19. In institutions where financial resources do not allow for centers and/or administrative support for any “minorities,” there should at least be an ombudsperson or other clearly recognized, identified, and publicized as an official liaison to the campus LGBTQ community.
V. Curriculum / Educational Materials / Academic Affairs
1. Issues relating to LGBTQ people should be formally and permanently integrated into existing courses across the curriculum
2. Speakers on LGBTQ topics, and particularly those who present scholarly research on LGBTQ topics, should be brought to campus regularly.
3. Courses dealing specifically with LGBTQ issues in the humanities, natural sciences, education, social sciences, and other disciplines should be established.
4. A visiting scholar position in LGBTQ studies should be created and supported on a continuing basis.
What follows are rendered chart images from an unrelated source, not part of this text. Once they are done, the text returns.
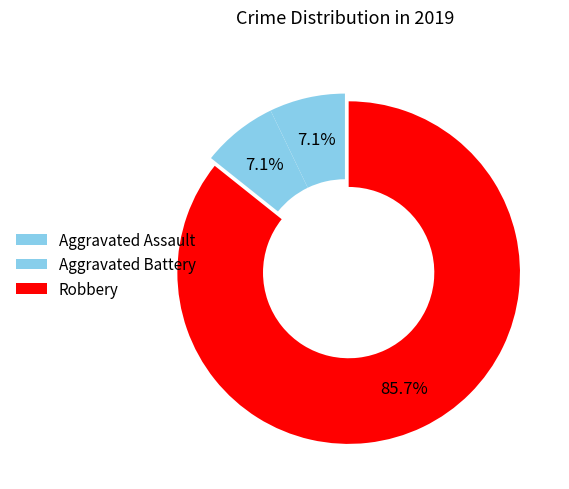

Does any single category account for the majority?

Yes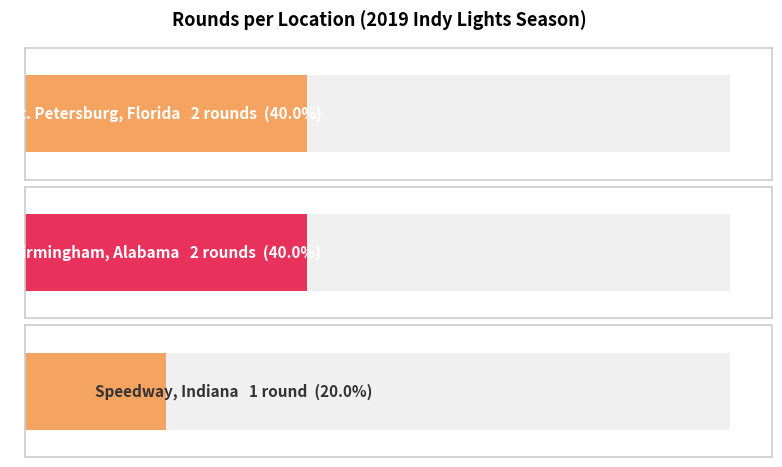

At which label is the value closest to 1?

Speedway, Indiana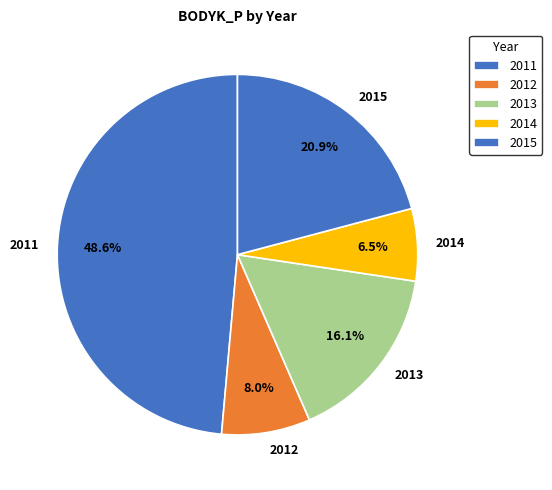

Does any single category account for the majority?

No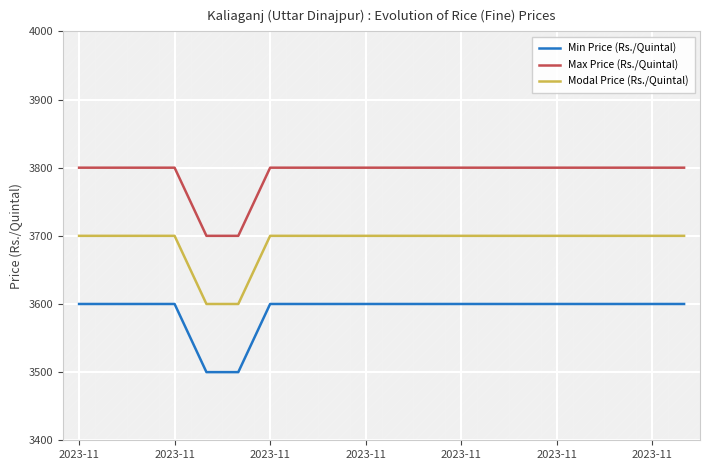

True or false: Max Price (Rs./Quintal) and Modal Price (Rs./Quintal) cross at least once.

False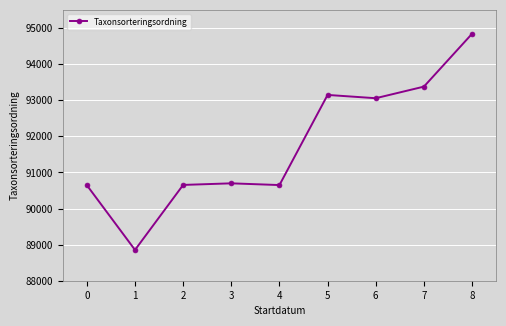

What is the value of the 6th point from the left?

93145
5. College and university libraries should increase their holdings of LGBTQ books, periodicals, and computer networking systems.
6. Campus facilities should be available for regional LGBTQ studies conferences, with administrative support provided.
7. Fellowship opportunities should be created and funded for teaching and research of LGBTQ topics.
8. Scholarship and research into LGBTQ history, culture, and theory should be encouraged and supported in faculty and students.
9. All multicultural education should be inclusive of the issues, history, culture, and experiences of LGBTQ people in the United States and worldwide. Multicultural awareness (social diversity) courses should be mandatory for all students at some point during the undergraduate years.
VI. Employee Concerns
1. Policies regarding equal benefits and nondiscrimination should be made clear in recruiting brochures, informational materials, campus publications, and orientation sessions.
2. The university should aid, support, and fund the creation of LGBTQ faculty and staff discussion, support, and networking groups.
3. Trade unions and professional organizations should have inclusive policies and supportive services available to their members.
4. There should be equality in all benefits, including, for example: bereavement leave, insurance coverage, library privileges, access to gym and other recreational facilities, and listings in directories if spouses are customarily listed. In housing and other benefits, equal access must be granted to same-sex partners if benefits are available to heterosexual spouses.
5. There should be ongoing sensitivity training and staff development on LGBTQ issues for all employees.
6. Colleges and universities should cover the expenses of employees attending conferences on LGBTQ issues.
VII. Community / Off-Campus Concerns
1. Community LGBTQ groups should be invited to attend campus events as participants, guests, and event leaders and facilitators.
2. Information regarding social, religious, and other community resources should be made easily accessible to all students, staff, faculty, and administrators.
3. Counselors, administrators, and faculty should be available to parents or other community members to alleviate any concern that may arise out of the implementation of any of the above recommendations, as well as any concerns arising during their child’s coming out process, if that is the case.
4. Representatives of LGBTQ student groups from different schools should meet regularly to keep each other appraised of upcoming events, plan events together, and strengthen the LGBTQ community.
5. Publications, fundraising materials, and all other publications distributed to parents and alumni should include relevant and appropriate stories, essays, and news regarding LGBTQ issues, organizations, and events.
6. Corporations, public agencies, and government, religious, and community agencies and institutions that do not have official written policies against discrimination based on sexual orientation and, or gender identity/expression should be strongly discouraged or prohibited from on- campus employment or enlistment recruiting.